Updated 2 years ago
At least two organizations in America‘s most prominent league for professional video game players are selling their teams, underscoring the industry’s uncertain future.
Link to New York Times article
Milennials and Gen Z as generations have done many laudable things, such as popularizing the term “funemployment,” but E-sports will be remembered as That Time South Korean Internet Cafe Culture Came to America, and became just another bubble built on youthful ignorance and stupidity, built on the easy-money celebrity-driven late 2010s, the same irrational exuberance era that saw Dogecoin briefly outvalue Ford, and Gamestop, AMC, and Bed Bath & Beyond (!!!) stonks explode.
This was the peak era for Incels in mom’s basement.
Video games are not sports! GTFO! This should never have been a thing. It’s bad enough to play a lot of video games (I’ve been there, done that), but to actually watch someone else playing them, and idolizing them and sending them money, is being a double loser. And a lot of these sad sacks bought NFTs. So triple. People like these keep lotteries going, Nigeria afloat, and populists elected.
Reasons why Esports are doomed
- The only two proven revenue streams for esports are merch and sponsorships. OWL tried a ticket based league but it didn’t work.

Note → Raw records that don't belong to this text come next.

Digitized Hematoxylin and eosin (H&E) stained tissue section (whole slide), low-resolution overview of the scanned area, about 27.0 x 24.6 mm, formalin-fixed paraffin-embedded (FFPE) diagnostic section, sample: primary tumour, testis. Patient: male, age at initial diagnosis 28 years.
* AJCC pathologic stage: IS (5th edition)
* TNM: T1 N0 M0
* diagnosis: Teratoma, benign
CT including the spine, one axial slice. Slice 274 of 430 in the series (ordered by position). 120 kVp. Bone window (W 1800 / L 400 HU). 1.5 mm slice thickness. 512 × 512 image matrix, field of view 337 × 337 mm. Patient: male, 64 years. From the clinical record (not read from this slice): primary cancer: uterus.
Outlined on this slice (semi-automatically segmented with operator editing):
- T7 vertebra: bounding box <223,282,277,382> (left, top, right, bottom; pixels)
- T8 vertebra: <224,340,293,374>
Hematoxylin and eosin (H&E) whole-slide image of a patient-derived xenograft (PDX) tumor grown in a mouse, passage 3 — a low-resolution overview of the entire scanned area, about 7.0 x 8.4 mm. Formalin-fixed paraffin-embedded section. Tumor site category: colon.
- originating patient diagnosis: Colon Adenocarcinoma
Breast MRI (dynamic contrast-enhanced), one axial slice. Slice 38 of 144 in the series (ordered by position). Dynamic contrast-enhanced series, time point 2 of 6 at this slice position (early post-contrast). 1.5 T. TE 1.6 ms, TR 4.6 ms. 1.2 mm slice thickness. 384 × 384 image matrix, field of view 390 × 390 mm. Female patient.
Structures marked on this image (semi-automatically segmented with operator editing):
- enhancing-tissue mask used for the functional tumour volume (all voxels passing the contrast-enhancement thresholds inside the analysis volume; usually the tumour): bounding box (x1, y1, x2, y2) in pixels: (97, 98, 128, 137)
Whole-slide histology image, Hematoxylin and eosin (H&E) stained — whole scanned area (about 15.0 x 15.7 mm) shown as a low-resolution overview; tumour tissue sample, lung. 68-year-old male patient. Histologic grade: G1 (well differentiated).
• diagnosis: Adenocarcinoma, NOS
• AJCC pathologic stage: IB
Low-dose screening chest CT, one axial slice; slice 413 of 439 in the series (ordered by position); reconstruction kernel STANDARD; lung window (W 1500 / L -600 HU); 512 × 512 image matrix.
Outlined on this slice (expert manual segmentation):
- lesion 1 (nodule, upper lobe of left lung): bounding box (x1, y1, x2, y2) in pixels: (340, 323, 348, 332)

- Esports are terrible sponsors from an advertising point of view because the audience is very heterogeneous (hearthstone fans are very different from fighting game fans which are very different from fps fans), it’s near impossible to create camaraderie with all of the East Asian players that barely speak English, the actual org getting all of sponsors is so far removed from the players people care about that they’re not going to spend money just because the brand says they have this cool product, and the publishers don’t allow the orgs to do marketing deals within the game itself (think discount codes and skins).
- Nobody cares about bad teams, but the players who actually understand where their money comes from and are willing to grind social media content end up being lower skilled than the players who just silently grind 60 hour weeks. The players who do both are just unicorns making it nearly impossible to use your results as a means to increase visibility effectively.
- The combo of this is that esports just doesn’t make money if your name is not 100 Thieves.
- Operating costs are really high across the board. Players make stupid amounts of money for how much they actually bring in (especially in League of Legends, but even OWL’s minimum is pretty pricey for what it is), training facilities aren’t cheap, travel is expensive, coaches and translators need to exist, and it’s obviously an advertising business with all the expenses an advertising business has.
- Publishers have ensured that these orgs will never be profitable by handicapping their revenue streams, taking all of the league wide sponsorship money even though it wouldn’t exist without the teams, and by charging large fees to even begin playing in the league.
- The VCs involved with esports are not the VCs that should have been involved in esports. They’re tech guys expecting blitz scaling into ridiculous ROI after you trim fat circlejerking themselves into valuations an order of magnitude+ higher than the actual businesses warrant. What esports needed is a VC who is willing to invest in a company whose ceiling is ~$50 million market cap. FaZe was his poster child here where they IPOed at $725 million while actually being a ~$35 million company.
- General nostalgia talk that I personally didn’t buy about how esports just sucks now. Especially because he seems to think that early LCS wasn’t heavily sanitized?
- A discussion on how the publishers probably leaned too hard into professionalism.
I met a traveller from an antique land,
Who said—“Two vast and trunkless legs of stone
Stand in the desert. . . . Near them, on the sand,
Half sunk a shattered visage lies, whose frown,
And wrinkled lip, and sneer of cold command,
Tell that its sculptor well those passions read
Which yet survive, stamped on these lifeless things,
The hand that mocked them, and the heart that fed;
And on the pedestal, these words appear:
My name is Ozymandias, King of Kings;
Look on my Works, ye Mighty, and despair!
Nothing beside remains. Round the decay
Of that colossal Wreck, boundless and bare
The lone and level sands stretch far away.